I really appreciate any feedback and thank you in advance

warm regards

lisam81


----------



## anna1 (Mar 22, 2014)

Lisam81 said:


> Hi everyone,
> 
> Just joined the site after someone mentioned it.
> 
> ...


 Welcome and best of luck with your goals

so that routine is what you repeat every time ?

I would start practicing compound lifts ( squats , deadlifts etc )

then add isolation work like what you do

not much upper body work there . How did you come up with this routine?


----------



## Lisam81 (Jul 7, 2019)

Thanks for the reply Anna,

yes that's the routine I repeat every time, not necessarily in that order.

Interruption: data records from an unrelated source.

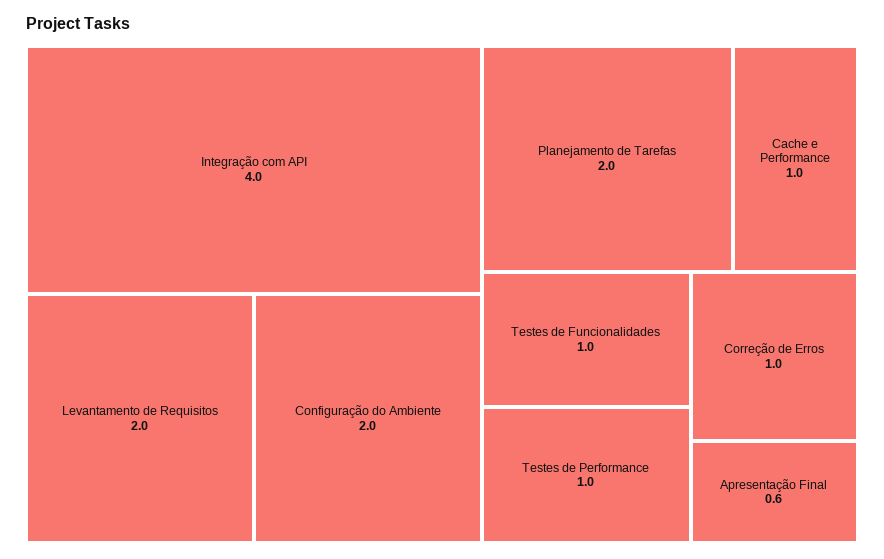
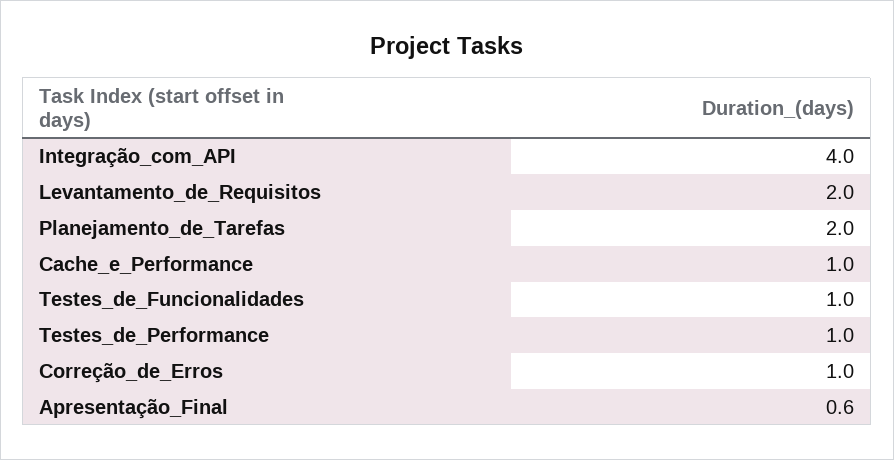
  {
    "Integração com API": 4,
    "Levantamento de Requisitos": 2,
-   "Configuração do Ambiente": 2,
    "Planejamento de Tarefas": 2,
    "Cache e Performance": 1,
    "Testes de Funcionalidades": 1,
    "Testes de Performance": 1,
    "Correção de Erros": 1,
    "Apresentação Final": 0.6
  }

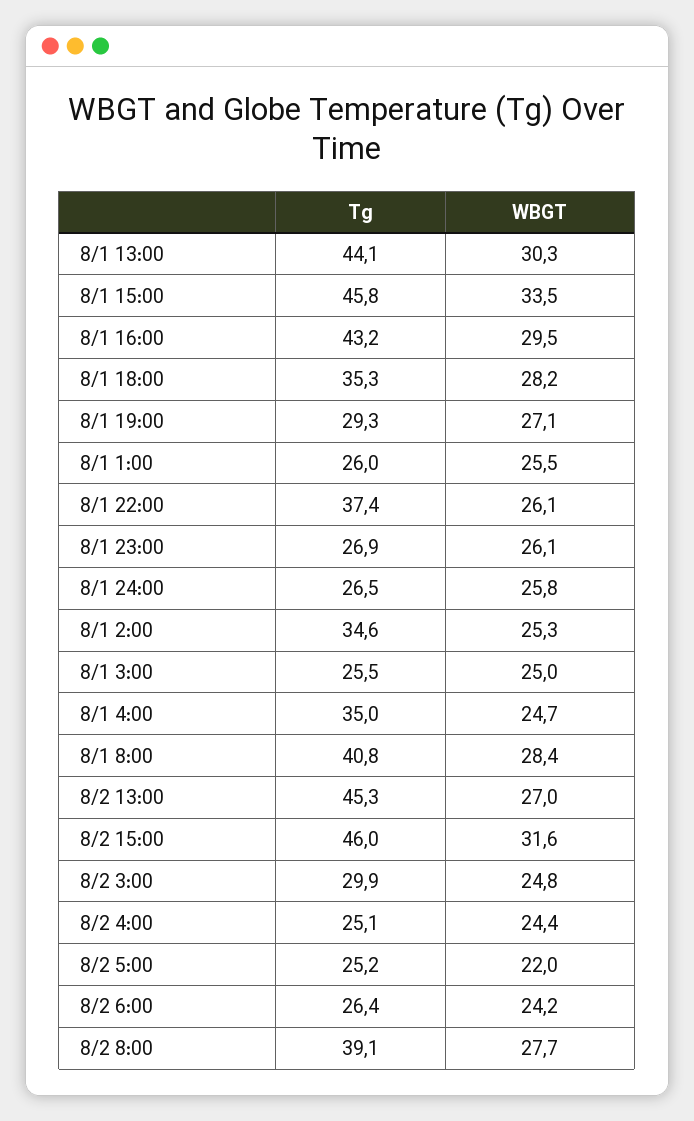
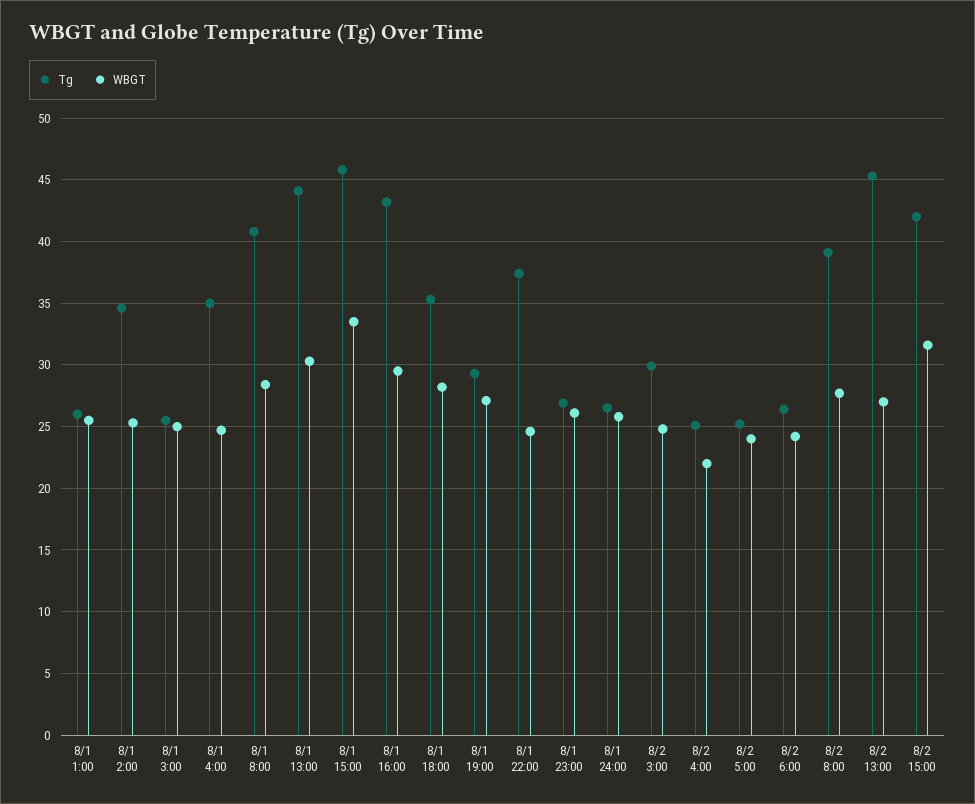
  {
    "Tg": {
      "8/1 13:00": 44.1,
      "8/1 15:00": 45.8,
      "8/1 16:00": 43.2,
      "8/1 18:00": 35.3,
      "8/1 19:00": 29.3,
      "8/1 1:00": 26,
      "8/1 22:00": 37.4,
      "8/1 23:00": 26.9,
      "8/1 24:00": 26.5,
      "8/1 2:00": 34.6,
      "8/1 3:00": 25.5,
      "8/1 4:00": 35,
      "8/1 8:00": 40.8,
      "8/2 13:00": 45.3,
-     "8/2 15:00": 46,
+     "8/2 15:00": 42,
      "8/2 3:00": 29.9,
      "8/2 4:00": 25.1,
      "8/2 5:00": 25.2,
      "8/2 6:00": 26.4,
      "8/2 8:00": 39.1
    },
    "WBGT": {
      "8/1 13:00": 30.3,
      "8/1 15:00": 33.5,
      "8/1 16:00": 29.5,
      "8/1 18:00": 28.2,
      "8/1 19:00": 27.1,
      "8/1 1:00": 25.5,
-     "8/1 22:00": 26.1,
+     "8/1 22:00": 24.5,
      "8/1 23:00": 26.1,
      "8/1 24:00": 25.8,
      "8/1 2:00": 25.3,
      "8/1 3:00": 25,
      "8/1 4:00": 24.7,
      "8/1 8:00": 28.4,
      "8/2 13:00": 27,
      "8/2 15:00": 31.6,
      "8/2 3:00": 24.8,
-     "8/2 4:00": 24.4,
+     "8/2 4:00": 22,
-     "8/2 5:00": 22,
+     "8/2 5:00": 24,
      "8/2 6:00": 24.2,
      "8/2 8:00": 27.7
    }
  }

I was lifting light weights at home doing chest press, shoulder press, deadlifts, over head press until I started the gym. I was thinking start doing them again and use gym as a top up and leg/cardio workout. Not sure if that's too much?

I just did Research online, YouTube and asking around is how I came up with it.


----------



## anna1 (Mar 22, 2014)

Lisam81 said:


> Thanks for the reply Anna,
> 
> yes that's the routine I repeat every time, not necessarily in that order.
> 
> ...


 That's amazing then , why would you drop the compound lifts ?

They should be the core of your workout and then implement with the rest of isolation movements you're doing. No , I don't feel it's too much. Split your workouts between muscle groups to give yourself time to recuperate x


----------



## InkMinx (Feb 5, 2019)

Hi Lisa,

I think Anna has already given you some pretty solid advice regarding your training but a few other things of note; There are some online MACRO calculators that can give you a breakdown of how many calories you want to be looking at per day based on your age, build and activity level. You may find with what your currently eating that your not quite eating enough, a common mistake for dieters is to eat at little as possible in order to lose weight quicker, but not only is this not sustainable but it slows your metabolism and also while in a deficit you will not be able to build muscle. Adding a healthy snack option or 2 wouldn't go amiss and will help keep your blood sugar consistent among other things.

As Anna said, with your training you really want to get those compound lifts back into routine as they will work a lot more muscle groups. Working individual muscle groups using machines is a very inefficient use of time in the gym and repeating the same routine each day will see very little results as the body very quickly adapts, the key is to keep it varied and testing the body in different ways, by both mixing up the exercises and the number of reps and sets. So maybe after two weeks of what your doing, increase the weight load and do 5 sets of 5 reps instead for example. If your able to work all the same muscle groups on 2 consecutive days your probably not working hard enough as those muscles should be aching and need a bit of recovery.

Its worth finding a good 6 week training plan and following that religiously instead of trying to put together your own routine at this stage. There are some great ones online, or also I really like HERS (Muscle & Fitness) magazine if your in the UK. You normally get a couple of routines each issues and it also has some great recipes and stuff in too.


----------



## 90055 (Sep 7, 2019)

Hi Lisa and first of all I am very glad to see that you are looking for a change to your lifestyle and already making steps towards it.

However I see some issues both with your current training and your diet as well and would like to see some tweaks here and there.

But before that I would like to know more about your overall goals and what's your daily schedule like.


----------



## AestheticManlet (Jun 12, 2012)

You're under eating for sure, which is detrimental to weight loss.

As for routine I'd be looking into changing it up - exact same exercises and reps every session isn't productive.

How many days can you gym a week?


----------